On the 5th day of publishing a blog in support of Scotland’s Dementia Awareness Week, we are covering the topic of the literal definition of the word dementia, rather than discussing dementia from a medical perspective.
Following on from their theme of a better word for people with dementia and their families, by making sure nobody faces dementia alone, we hope this topic provides an opportunity to also rethink language, as this impacts the experiences of people with dementia and their families and friends.
A person with dementia in many countries is still seen as someone who has been taken over by Evil Spirits, and educating communities this is not the case is a long and slow process. The word, in English is derived from Latin, meaning madness (see above). It is no wonder four areas in the world have removed the word from their language.
Many say it is not the word dementia that is the real problem, but those people who treat us as if we are ‘mad’ or ‘not all there’. In saying this, it is important to be reminded this viewpoint is usually coming from the perspective of people with dementia who are predominantly white Anglo Saxons from developed countries.

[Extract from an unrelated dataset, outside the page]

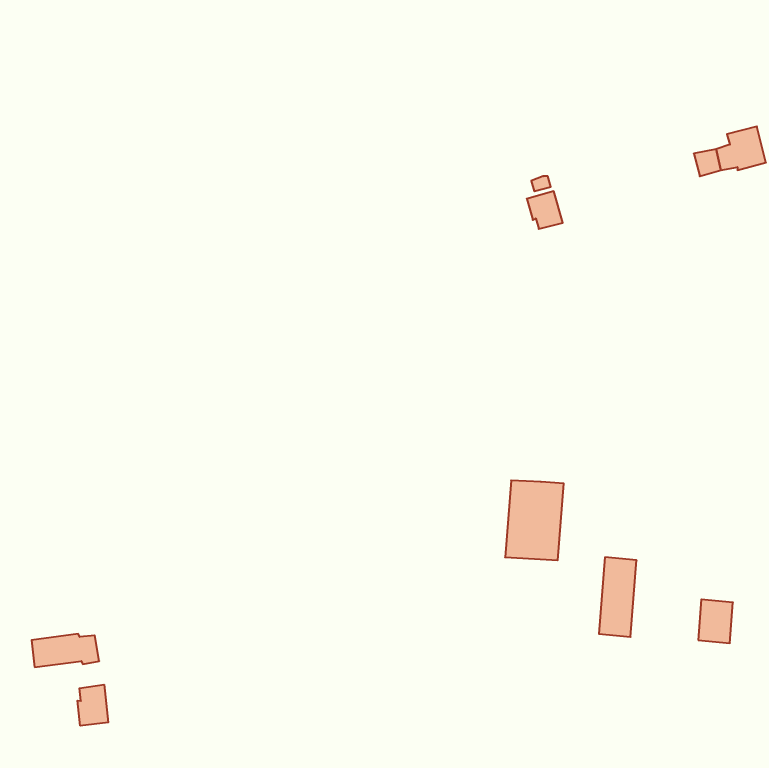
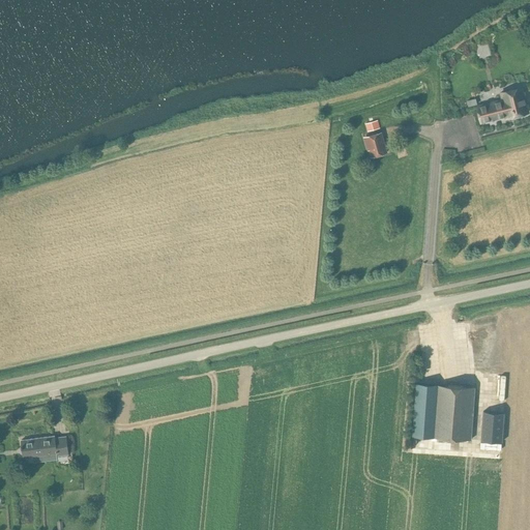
building: [505,480,564,560] -> [434,386,474,441]
building: [77,685,108,726] -> none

People from non developed countries are more often likely to take the literal meaning more seriously than we do, and find the synonyms such as mental illness, madness, insanity, lunacy and derangement highly offensive, also possibly why the word dementia has already been deleted from four languages.
Kate Swaffer wrote about the word dementia a few years ago, and likened how it felt when first diagnosed to the Dementors in Harry Potter, sucking out her soul. Whilst she held onto that fear, and believed the narrative of others that she was becoming an empty shell, it was certainly very difficult and took some time to see past that fear, and feel and live more positively with the diagnosis.
Many people with dementia now find their way past that period of darkness more quickly, especially through joining the DAI peer to peer support groups or with our one to one mentoring.
Thinking about the definition of the word dementia, interestingly, also relates to the initiatives known as Dementia Friendly Communities and Dementia Friends.
Based on the fact that four countries or regions have deleted the word dementia from their language, and replaced it with what they believe to be more respectful and sensitive terms, it is probably time we also reviewed the terms Dementia Friendly Communities and Dementia Friends as well. You can read our Chair, Kate Swaffers thoughts on this in her blog titled Inclusive Communities. It is surely food for thought.